This post is also available in: עברית (Hebrew)
Artificial intelligence (AI) technologies can now be used to expose the truth of a fake claim filed for insurance purposes without wasting police time.
Law enforcement agencies across Spain have adopted an artificial intelligence (AI) system capable of uncovering fake crime and theft claims.
The AI system, known as VeriPol, was developed by researchers from Cardiff University and the Charles III University of Madrid.
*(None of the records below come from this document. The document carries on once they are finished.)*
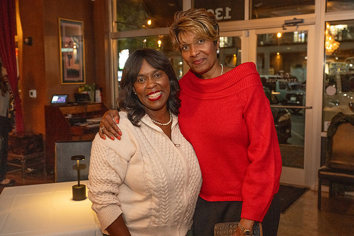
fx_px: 374
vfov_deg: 35.1
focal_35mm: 38
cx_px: 177
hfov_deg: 50.7
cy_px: 118
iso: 4000
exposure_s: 1/100
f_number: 5
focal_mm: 38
The system uses automatic text analysis and machine learning to identify false statements.
According to the computer scientists, VeriPol is able to identify false robbery reports “with over 80 percent accuracy.”
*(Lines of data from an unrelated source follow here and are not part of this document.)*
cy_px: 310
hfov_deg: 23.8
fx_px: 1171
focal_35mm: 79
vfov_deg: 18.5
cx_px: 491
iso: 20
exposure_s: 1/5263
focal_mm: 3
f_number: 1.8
When it comes to issues such as filing false robbery statements to the police, a claim can then be issued against insurance providers to fraudulently benefit from a policy.
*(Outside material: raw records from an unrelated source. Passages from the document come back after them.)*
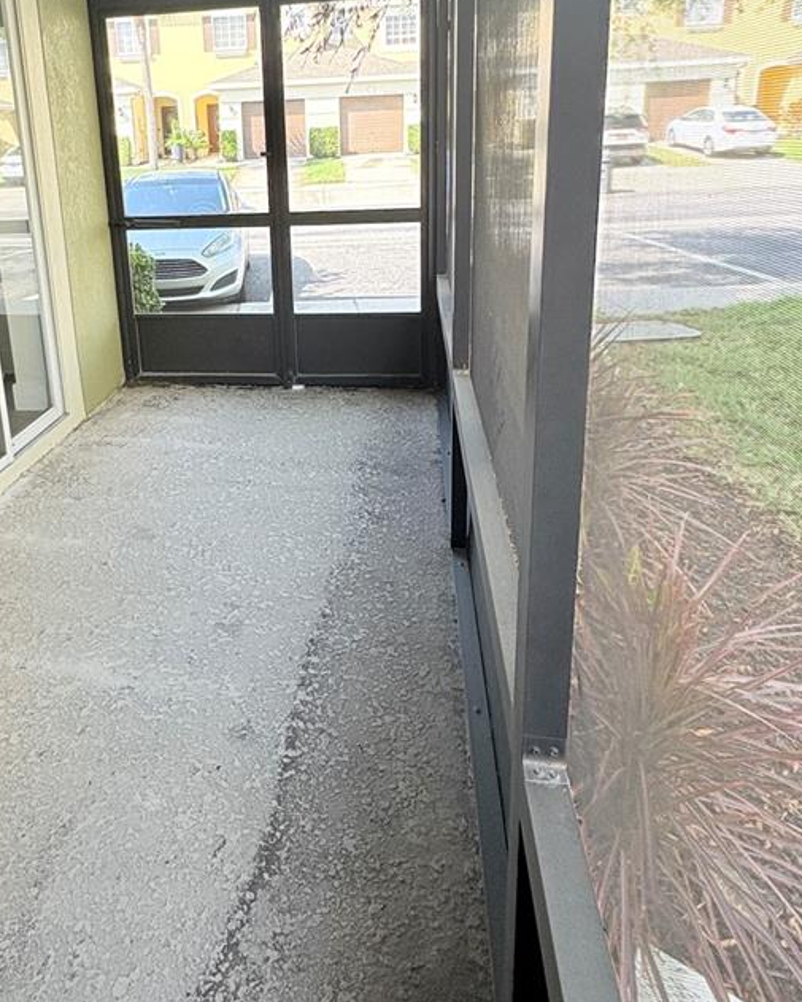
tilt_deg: -15.0
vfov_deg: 64.3
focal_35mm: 26
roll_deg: +1.6
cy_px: 332
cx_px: 270
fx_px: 771
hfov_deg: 53.9
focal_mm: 2.22
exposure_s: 1/154
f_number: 2.2
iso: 64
Law enforcement budgets and staff are often strained and so it can be difficult to prove a suspicious statement is false, as well as find the time and resources to do so.
The AI tool is able to analyze written statements to recognize patterns which are most commonly associated with false statements, such as the kinds of items allegedly stolen, the descriptions given of supposed attackers, and the “finer points” of an incident.
VeriPol uses what is called natural language processing, an element of machine learning technologies which helps artificial systems understand and interpret the natural use of human language.
Algorithms are used to decode this language, and VeriPol’s understanding is based on historical police reports which have been fed into the system.
In addition to helping police staff decide which claims to allocate resources towards, VeriPol may deter members of the general public from filing false statements in the first place, saving agencies both time and money.
VeriPol has been rolled out across law enforcement agencies in Spain. A trial launched by the Spanish National Police used VeriPol to scrutinize over 1000 police reports, in which the tool could detect a false report eight out of 10 times, according to zdnet.com.